──────── DATA IN THIS EXERCISE

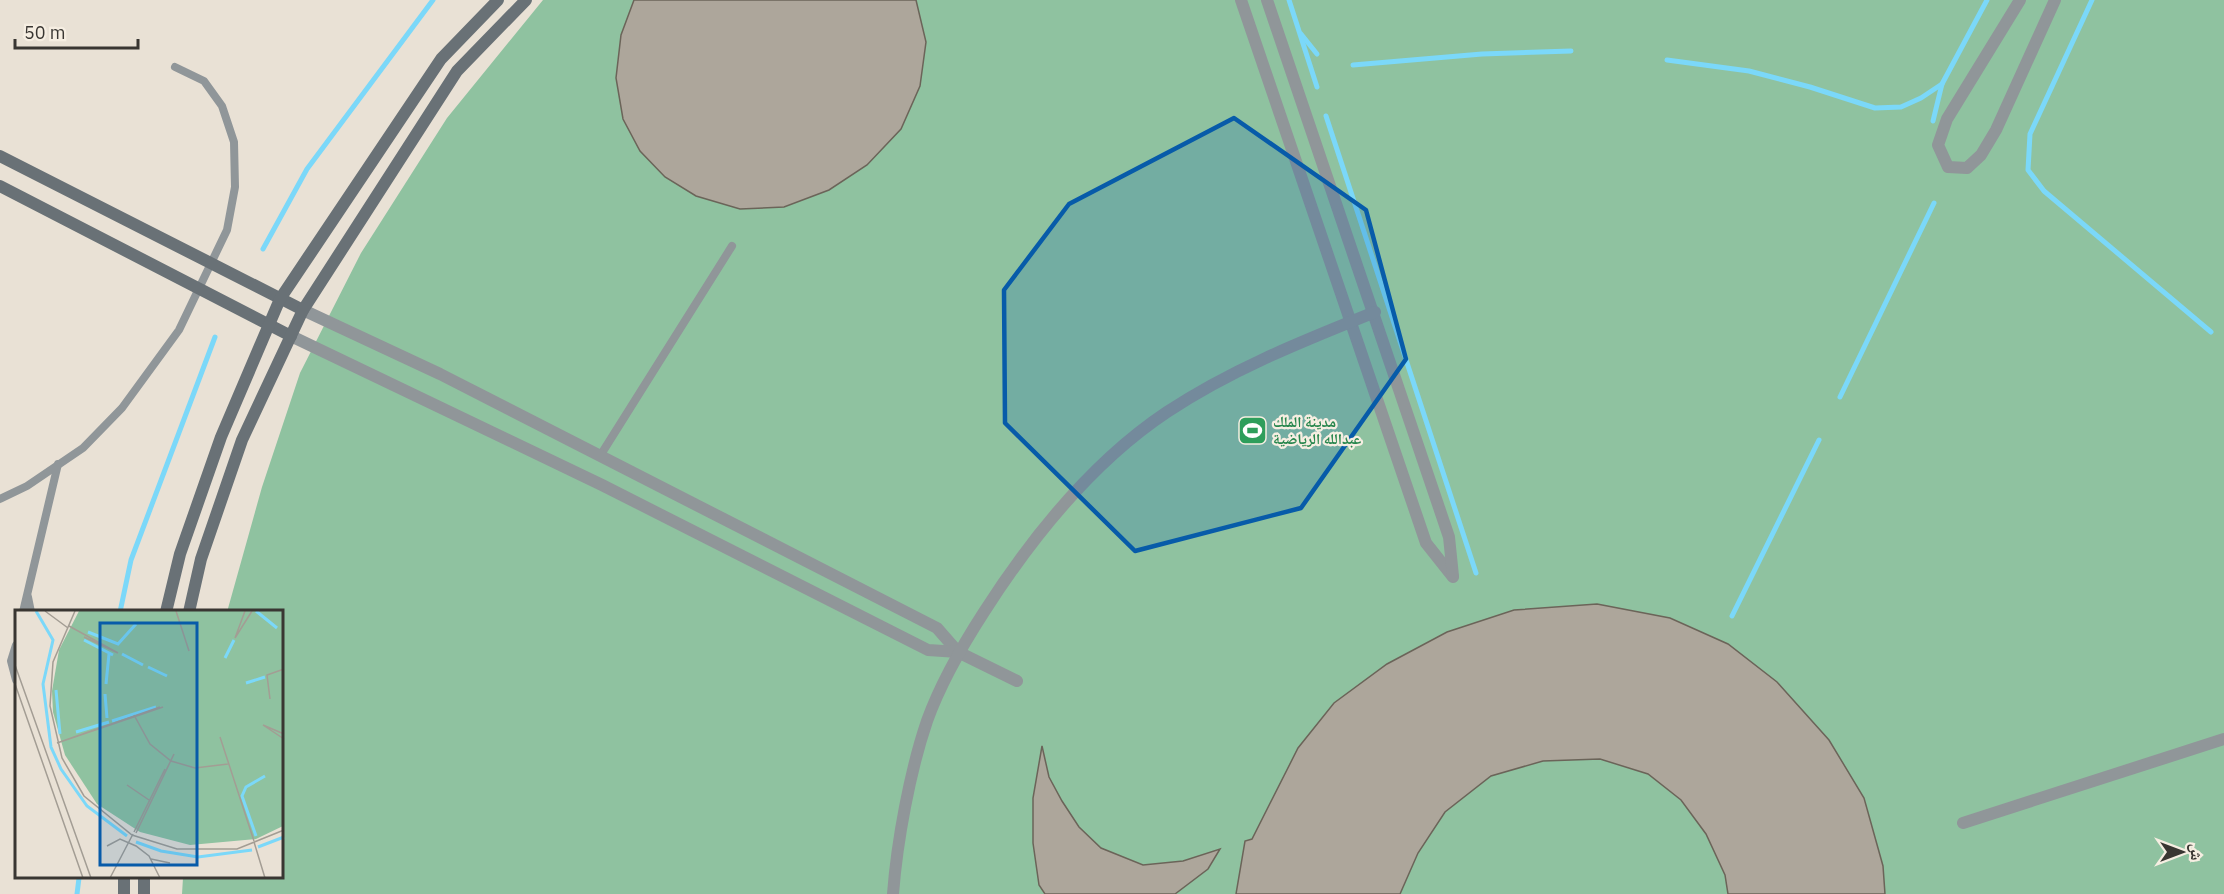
<svg xmlns="http://www.w3.org/2000/svg" width="2224" height="894" font-family="'IBM Plex Sans','Noto Naskh Arabic',sans-serif">
	<style>
		.green { fill: #8fc2a0 }
		.lines { fill: none; stroke-linecap: round; stroke-linejoin: round }
		.stream { stroke: #7bd8f9; stroke-width: 5 }
		.building { fill: #ada69b; stroke: #6b6459; stroke-width: 1.5 }
		.lane { stroke: #909699; stroke-width: 8 }
		.street { stroke: #909699; stroke-width: 12 }
		.secondary { stroke: #697176; stroke-width: 12 }
		.marked { fill: #075ba9; fill-opacity: 0.2; stroke: #075ba9; stroke-width: 4.5; stroke-linejoin: round }
		.labels { text-anchor: middle; dominant-baseline: central; stroke-width: 4.5; stroke-linejoin: round; paint-order: stroke }
		.leisure-label { font-size: 15px; font-weight: bold; fill: #27864d; stroke: #f6eee2; text-anchor: start }
		.inset-river { fill: none; stroke: #7bd8f9; stroke-width: 3 }
		.inset-road { fill: none; stroke: #a39d94; stroke-width: 1.5 }
		.view { fill: #075ba9; fill-opacity: 0.15; stroke: #075ba9; stroke-width: 3 }
		.inset-edge { fill: none; stroke: #393632; stroke-width: 3 }
	</style>
	<rect width="100%" height="100%" fill="#e9e1d5"/>
	<!-- green -->
	<polygon class="green" points="543,0 2224,0 2224,894 182,894 183,878 282,878 282,612 227,612 262,487 300,373 361,253 447,118"/>
	<g class="lines">
		<!-- stream -->
		<g class="stream">
			<polyline points="1289,0 1317,87"/>
			<polyline points="2092,0 2030,134 2028,170 2044,191 2211,332"/>
			<polyline points="1301,34 1317,54"/>
			<polyline points="1667,60 1749,71 1810,87 1875,108 1901,107 1921,98 1942,84"/>
			<polyline points="1353,65 1482,54 1571,51"/>
			<polyline points="1326,116 1476,573"/>
			<polyline points="1933,121 1942,84 1987,0"/>
			<polyline points="263,249 307,169 433,0"/>
			<polyline points="1840,397 1934,203"/>
			<polyline points="120,612 131,560 215,337"/>
			<polyline points="1732,616 1819,440"/>
			<polyline points="77,894 79,878"/>
		</g>
	</g>
	<!-- building -->
	<g class="building">
		<polygon points="634,0 916,0 926,42 920,86 901,129 867,165 829,190 784,207 740,209 696,196 665,177 640,151 623,119 616,78 621,35"/>
		<polygon points="1597,604 1670,618 1728,644 1777,682 1829,740 1864,798 1883,866 1885,894 1728,894 1725,875 1706,834 1681,800 1648,774 1600,759 1543,761 1491,776 1445,812 1418,853 1400,894 1236,894 1245,841 1252,839 1298,748 1334,703 1387,664 1447,632 1514,610"/>
		<polygon points="1042,746 1049,777 1062,801 1079,827 1101,848 1143,865 1183,861 1220,849 1208,869 1175,894 1045,894 1039,885 1033,843 1033,798"/>
	</g>
	<g class="lines">
		<!-- lane -->
		<g class="lane">
			<polyline points="600,456 732,246"/>
			<polyline points="0,499 27,486 83,448 122,408 179,330 227,230 235,187 234,142 222,106 204,81 175,67"/>
			<polyline points="28,597 31,612"/>
			<polyline points="23,612 58,464"/>
			<polyline points="16,645 11,661 16,680"/>
		</g>
		<!-- street -->
		<g class="street">
			<polyline points="1241,0 1426,543 1453,577"/>
			<polyline points="1267,0 1449,537 1453,576"/>
			<polyline points="2020,0 1947,119 1938,145 1948,167 1967,168 1981,155 1996,130 2055,0"/>
			<polyline points="303,310 440,374 937,628 958,652"/>
			<polyline points="291,336 602,485 928,650 958,652 1017,681"/>
			<polyline points="1963,823 2224,739"/>
			<path d="M893,894C897,841 910,771 927,721C941,682 962,646 984,612C1032,537 1092,462 1167,412C1232,369 1303,341 1375,312"/>
		</g>
		<!-- secondary -->
		<g class="secondary">
			<polyline points="0,156 303,310"/>
			<polyline points="0,186 291,336"/>
			<polyline points="166,612 180,554 221,437 280,299 441,59 498,0"/>
			<polyline points="189,612 201,559 242,440 303,310 457,71 526,0"/>
			<polyline points="124,894 124,878"/>
			<polyline points="144,894 144,878"/>
		</g>
	</g>
	<!-- marked area -->
	<path class="marked" d="M1234,118L1366,210L1406,359L1301,508L1135,551L1005,423L1004,290L1069,204Z"/>
	<!-- icons -->
	<defs>
		<symbol id="stadium-square" viewBox="-11 -11 22 22"><rect x="-9" y="-9" width="18" height="18" rx="4" fill="#2e9e5b" stroke="#f6eee2"/><path d="M0-5a6.5 5 0 1 0 0 10a6.5 5 0 1 0 0-10ZM-3.5-1.8h7v3.6h-7Z" fill="#fff"/></symbol>
	</defs>
	<g fill-rule="evenodd">
		<use href="#stadium-square" x="1236" y="414" width="33" height="33"/>
	</g>
	<g class="labels">
		<!-- leisure labels -->
		<g class="leisure-label">
			<text x="1273" y="421">مدينة الملك<tspan x="1273" dy="17">عبدالله الرياضية</tspan></text>
		</g>
	</g>
	<!-- overview -->
	<g transform="translate(15 610)">
		<rect width="268" height="268" fill="#e9e1d5"/>
		<path d="M64,1H268V216L241,229L175,235L125,222L82,194L50,145L38,102L37,81L44,40Z" fill="#8fc2a0"/>
		<path class="inset-river" d="M21,1L38,30L28,74L36,137L46,159L72,196L112,226M241,1L262,18M73,22L103,34L121,14M69,30L98,45M107,44L128,55M210,48L219,30M133,57L152,66M231,73L250,67M91,74L94,44M41,80L45,124M90,84L92,108M97,111L141,97M61,122L94,112M241,226L227,186L231,177L250,166M121,232L146,241L183,247L237,240M243,237L269,227"/>
		<path class="inset-road" d="M30,1L53,18M60,1L38,52L35,96L47,148L69,186L117,225L162,239H222L269,220M161,1L174,41M54,16L103,43M69,27L103,43M220,28L237,1M220,28L230,1M0,55L76,268M0,74L68,268M255,89L252,65L269,59M119,105L135,134L156,151L180,158L213,154M248,115L269,129M248,115L269,124M205,127L239,231M42,133L148,97M42,133L145,97M112,175L134,190M119,222L150,159M121,223L159,144M239,232L250,268M92,236L105,229L121,236L134,246L145,268M136,249L155,253M95,268L118,224"/>
		<path class="view" d="M85,13H182V255H85Z"/>
		<rect width="268" height="268" class="inset-edge"/>
	</g>
	<!-- north arrow -->
	<g transform="translate(2182 852) rotate(90)" stroke="#f6eee2" stroke-width="4.5" paint-order="stroke">
	<path d="M0-4.5L10 22L0 15L-10 22Z" fill="#393632"/>
	<text y="-9" font-size="16" font-weight="bold" text-anchor="middle" fill="#393632">ش</text>
	</g>
	<!-- scale -->
	<path d="M15 39v9h123v-9" fill="none" stroke="#393632" stroke-width="3"/>
	<text x="24" y="39" font-size="18" fill="#393632" stroke="#f6eee2" stroke-width="4.5" paint-order="stroke">50 m</text>
</svg>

────────────────

**ACTION ITEM:** Say how many lines of the listing above contain "translate", giving nothing but the number.

**FINAL ANSWER:** 2